Theoretical capacity 280,000 units

Practical capacity 224,000 units

Normal capacity utilization 200,000 units

Selling price $ 40 per unit

Beginning inventory 20,000 units

Production 220,000 units

Sales volume 230,000 units

Variable budgeted manufacturing costs $ 5 per unit

Total budgeted fixed manufacturing costs $2,800,000

Total budgeted operating (nonmanuf.) costs (all fixed) $ 900,000

There are no price, spending, or efficiency variances. Actual operating costs equal budgeted operating costs. The production-volume variance is written off to cost of goods sold. For each choice of denominator level, the budgeted production cost per unit is also the cost per unit of beginning inventory.

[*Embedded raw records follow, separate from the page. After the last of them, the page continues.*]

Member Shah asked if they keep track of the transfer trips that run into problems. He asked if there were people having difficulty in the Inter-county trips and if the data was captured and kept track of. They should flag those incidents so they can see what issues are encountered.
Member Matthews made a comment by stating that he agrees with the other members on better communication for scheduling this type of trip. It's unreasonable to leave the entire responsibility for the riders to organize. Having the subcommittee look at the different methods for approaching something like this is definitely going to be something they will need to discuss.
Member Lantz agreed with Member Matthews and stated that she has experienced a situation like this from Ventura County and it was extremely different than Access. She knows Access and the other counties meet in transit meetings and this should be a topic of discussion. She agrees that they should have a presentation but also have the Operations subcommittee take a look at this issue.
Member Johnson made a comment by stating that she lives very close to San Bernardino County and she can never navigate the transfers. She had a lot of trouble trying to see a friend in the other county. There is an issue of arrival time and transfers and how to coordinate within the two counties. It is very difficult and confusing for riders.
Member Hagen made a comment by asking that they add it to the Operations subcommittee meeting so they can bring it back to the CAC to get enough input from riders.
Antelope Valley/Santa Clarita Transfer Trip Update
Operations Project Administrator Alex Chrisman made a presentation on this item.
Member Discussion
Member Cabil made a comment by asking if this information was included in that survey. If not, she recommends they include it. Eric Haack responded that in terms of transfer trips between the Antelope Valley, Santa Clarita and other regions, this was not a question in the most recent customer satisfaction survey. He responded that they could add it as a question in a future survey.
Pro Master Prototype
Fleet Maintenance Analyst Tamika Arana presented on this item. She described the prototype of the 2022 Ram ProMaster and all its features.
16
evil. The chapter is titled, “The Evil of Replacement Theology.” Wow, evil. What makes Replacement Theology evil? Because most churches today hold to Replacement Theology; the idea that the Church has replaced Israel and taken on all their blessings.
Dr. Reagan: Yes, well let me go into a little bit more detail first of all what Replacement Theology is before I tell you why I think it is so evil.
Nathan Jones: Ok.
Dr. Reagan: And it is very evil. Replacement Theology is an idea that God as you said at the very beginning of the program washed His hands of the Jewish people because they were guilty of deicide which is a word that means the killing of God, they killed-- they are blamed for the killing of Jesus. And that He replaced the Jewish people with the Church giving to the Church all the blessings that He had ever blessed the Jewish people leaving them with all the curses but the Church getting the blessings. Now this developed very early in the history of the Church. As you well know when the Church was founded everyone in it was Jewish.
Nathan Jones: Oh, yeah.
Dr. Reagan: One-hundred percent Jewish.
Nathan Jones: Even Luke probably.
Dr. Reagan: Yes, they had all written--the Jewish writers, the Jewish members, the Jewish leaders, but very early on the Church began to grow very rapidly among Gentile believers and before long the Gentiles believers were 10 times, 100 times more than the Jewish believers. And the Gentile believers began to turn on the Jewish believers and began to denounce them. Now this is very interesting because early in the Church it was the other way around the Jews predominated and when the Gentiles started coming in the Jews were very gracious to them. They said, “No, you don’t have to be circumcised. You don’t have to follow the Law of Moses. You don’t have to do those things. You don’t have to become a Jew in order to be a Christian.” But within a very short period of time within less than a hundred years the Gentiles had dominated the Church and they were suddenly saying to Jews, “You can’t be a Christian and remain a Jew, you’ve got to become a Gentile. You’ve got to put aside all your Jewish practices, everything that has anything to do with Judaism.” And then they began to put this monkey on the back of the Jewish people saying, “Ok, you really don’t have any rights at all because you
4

1. What is the production-volume variance in 2011 when the denominator level is (a) theoretical capacity, (b) practical capacity, and (c) normal capacity utilization?

2. Prepare absorption costing-based income statements for Koshu Corporation using theoretical capacity, practical capacity, and normal capacity utilization as the denominator levels.

3. Why is the operating income under normal capacity utilization lower than the other two scenarios?

4. Reconcile the difference in operating income based on theoretical capacity and practical capacity with the difference in fixed manufacturing overhead included in inventory.